Gelir tablosu ile ilgili dokuz adet ilke belirlenmesine rağmen stokları ilgilendiren muhasebe ilkeleri şu şekilde sıralanabilir (Sevilengül, 2005: 30):

• Gerçekleşmiş hasılat ilkesi: “Gerçekleşmemiş satışlar, gelir ve

karlar; gerçekleşmiş gibi veya gerçekleşenler gerçek tutarından fazla veya az gösterilmemelidir. Belli bir dönem veya dönemlerin, gerçeğe uygun faaliyet sonuçlarını göstermek için, dönem veya dönemlerin başında ve sonunda doğru hesap kesimi işlemleri yapılmalıdır.”

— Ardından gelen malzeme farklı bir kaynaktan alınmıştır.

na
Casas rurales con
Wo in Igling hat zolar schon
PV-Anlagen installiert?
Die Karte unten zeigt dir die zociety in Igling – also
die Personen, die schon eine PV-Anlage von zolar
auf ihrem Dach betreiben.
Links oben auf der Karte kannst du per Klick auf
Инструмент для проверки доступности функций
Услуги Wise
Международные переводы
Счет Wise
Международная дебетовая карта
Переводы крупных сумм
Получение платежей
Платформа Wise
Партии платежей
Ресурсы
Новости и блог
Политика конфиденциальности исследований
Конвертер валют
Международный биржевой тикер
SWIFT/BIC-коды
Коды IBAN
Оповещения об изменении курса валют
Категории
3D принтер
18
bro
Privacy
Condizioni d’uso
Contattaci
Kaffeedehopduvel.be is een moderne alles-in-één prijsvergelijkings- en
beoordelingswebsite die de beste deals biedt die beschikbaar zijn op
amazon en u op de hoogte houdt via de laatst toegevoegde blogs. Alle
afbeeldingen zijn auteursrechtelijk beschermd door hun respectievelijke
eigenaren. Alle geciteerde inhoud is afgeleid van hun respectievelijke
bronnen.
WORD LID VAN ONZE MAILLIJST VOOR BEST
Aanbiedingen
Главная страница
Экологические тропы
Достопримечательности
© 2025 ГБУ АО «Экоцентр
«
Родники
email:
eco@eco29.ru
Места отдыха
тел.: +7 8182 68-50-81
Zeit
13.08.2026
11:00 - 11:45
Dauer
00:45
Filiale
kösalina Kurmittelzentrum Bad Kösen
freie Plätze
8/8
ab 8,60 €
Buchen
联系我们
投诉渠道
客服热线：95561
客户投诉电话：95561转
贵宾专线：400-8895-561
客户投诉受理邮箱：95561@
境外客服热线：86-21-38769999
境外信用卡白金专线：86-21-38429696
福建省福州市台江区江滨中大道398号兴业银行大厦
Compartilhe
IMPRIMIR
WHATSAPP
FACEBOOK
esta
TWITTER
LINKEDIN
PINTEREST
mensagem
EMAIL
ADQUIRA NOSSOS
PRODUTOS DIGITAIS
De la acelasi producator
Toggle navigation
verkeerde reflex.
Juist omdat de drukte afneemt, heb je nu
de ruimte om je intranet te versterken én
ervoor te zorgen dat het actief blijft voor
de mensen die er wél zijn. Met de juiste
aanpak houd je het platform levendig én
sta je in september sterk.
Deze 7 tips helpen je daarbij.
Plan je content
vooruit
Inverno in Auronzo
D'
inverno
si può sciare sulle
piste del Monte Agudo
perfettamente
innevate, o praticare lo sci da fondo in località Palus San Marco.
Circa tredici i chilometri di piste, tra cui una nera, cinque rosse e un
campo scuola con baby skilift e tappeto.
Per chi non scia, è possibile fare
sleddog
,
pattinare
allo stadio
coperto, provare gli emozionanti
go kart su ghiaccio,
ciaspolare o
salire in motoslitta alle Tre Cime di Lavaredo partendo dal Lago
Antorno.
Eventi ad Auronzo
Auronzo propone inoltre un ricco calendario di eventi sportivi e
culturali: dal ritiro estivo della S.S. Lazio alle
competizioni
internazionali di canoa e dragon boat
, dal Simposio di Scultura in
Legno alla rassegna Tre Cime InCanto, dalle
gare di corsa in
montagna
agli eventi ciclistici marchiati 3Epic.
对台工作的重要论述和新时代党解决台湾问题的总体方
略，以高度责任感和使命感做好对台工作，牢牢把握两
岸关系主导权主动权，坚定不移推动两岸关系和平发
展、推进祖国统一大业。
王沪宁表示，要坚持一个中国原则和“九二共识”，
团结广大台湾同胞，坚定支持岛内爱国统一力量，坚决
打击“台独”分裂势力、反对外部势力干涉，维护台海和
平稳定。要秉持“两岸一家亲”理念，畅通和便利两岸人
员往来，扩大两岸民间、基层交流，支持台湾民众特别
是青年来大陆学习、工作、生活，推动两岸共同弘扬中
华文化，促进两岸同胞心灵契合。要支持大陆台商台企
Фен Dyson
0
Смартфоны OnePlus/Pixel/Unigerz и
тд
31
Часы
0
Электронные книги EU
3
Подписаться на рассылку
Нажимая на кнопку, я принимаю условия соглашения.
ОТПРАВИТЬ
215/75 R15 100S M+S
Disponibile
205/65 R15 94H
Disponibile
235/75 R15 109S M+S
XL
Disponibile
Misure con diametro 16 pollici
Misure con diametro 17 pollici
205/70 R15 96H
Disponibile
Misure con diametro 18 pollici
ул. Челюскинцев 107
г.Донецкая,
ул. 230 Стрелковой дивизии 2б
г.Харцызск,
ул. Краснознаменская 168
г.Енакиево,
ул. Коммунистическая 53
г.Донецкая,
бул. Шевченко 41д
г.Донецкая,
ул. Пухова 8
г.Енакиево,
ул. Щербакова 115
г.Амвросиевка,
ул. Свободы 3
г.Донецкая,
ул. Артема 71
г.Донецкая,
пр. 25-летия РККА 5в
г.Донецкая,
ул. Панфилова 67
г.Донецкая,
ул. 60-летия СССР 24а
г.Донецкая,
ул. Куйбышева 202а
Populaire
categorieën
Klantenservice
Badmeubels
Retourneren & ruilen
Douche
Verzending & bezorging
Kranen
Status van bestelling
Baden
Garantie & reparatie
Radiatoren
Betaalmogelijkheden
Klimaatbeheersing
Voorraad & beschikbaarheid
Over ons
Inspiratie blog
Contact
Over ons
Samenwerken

• Dönemsel hasılat - maliyet eşleştirmesi ilkesi: “Belli bir dönemin

satışları ve gelirleri bunları elde etmek için yapılan satışların maliyet ve giderleri ile karşılaştırılmalıdır. Belli bir dönem veya dönemlerin başında ve sonunda maliyet ve giderleri gerçeğe uygun olarak gösterebilmek için stoklarda, alacak ve borçlarda doğru hesap kesimi işlemleri yapılmalıdır.”

• Uygun maliyet dağıtım ilkesi: “Maliyetler; maddi duran varlıklar,

stoklar, onarım ve bakım ve diğer gider grupları arasında uygun bir şekilde dağıtılmalıdır. Bunlardan direkt olanları doğrudan doğruya, birden fazla faaliyeti ilgilendirenleri zaman ve kullanma faktörü dikkate alınarak tahakkuk ettirilip, dağıtılmalıdır.”

• Uygun karşılık ilkesi: “Karşılıklar, işletmenin karını keyfi bir şekilde

azaltmak veya bir döneme ait karı diğer döneme aktarmak amacıyla kullanılmamalıdır.”

• Değerlemede tutarlılık ilkesi: “Dönem sonuçlarının tespiti ile ilgili

olarak uygulana gelen değerleme esasları ve maliyet yöntemlerinde bir değişiklik yapıldığı takdirde, bu değişikliğin etkileri açıkça belirtilmelidir.”

Bilanço ilkeleri ile ilgili olarak daha önce de belirtildiği gibi yirmi bir adet ilke öngörülmüştür. Bu ilkeler varlıklar, yabancı kaynaklar ve öz kaynaklara ait ilkelerdir. Stoklar, varlık hesap grubu içinde yer aldığından bunları ilgilendiren bilanço ilkesi şu şekildedir;

• Değer düşüklüğü için karşılık ayrılması ilkesi: “Bilançoda

varlıkları, bilanço tarihindeki gerçeğe uygun değerleriyle gösterebilmek için, varlıklardaki değer düşüklerini göstererek karşılıkların ayrılması zorunludur. Dönen varlıklar grubu içinde yer alan menkul kıymetler, alacaklar, stoklar ve diğer dönen varlıklar içindeki ilgili kalemler için yapılacak değerleme sonucu gerekli durumlarda uygun karşılıklar ayrılır. Bu ilke, duran varlıklar grubunda yer alan alacaklar, bağlı menkul kıymetler, iştirakler, bağlı ortaklıklar ve diğer duran varlıklardaki ilgili kalemler için de geçerlidir.”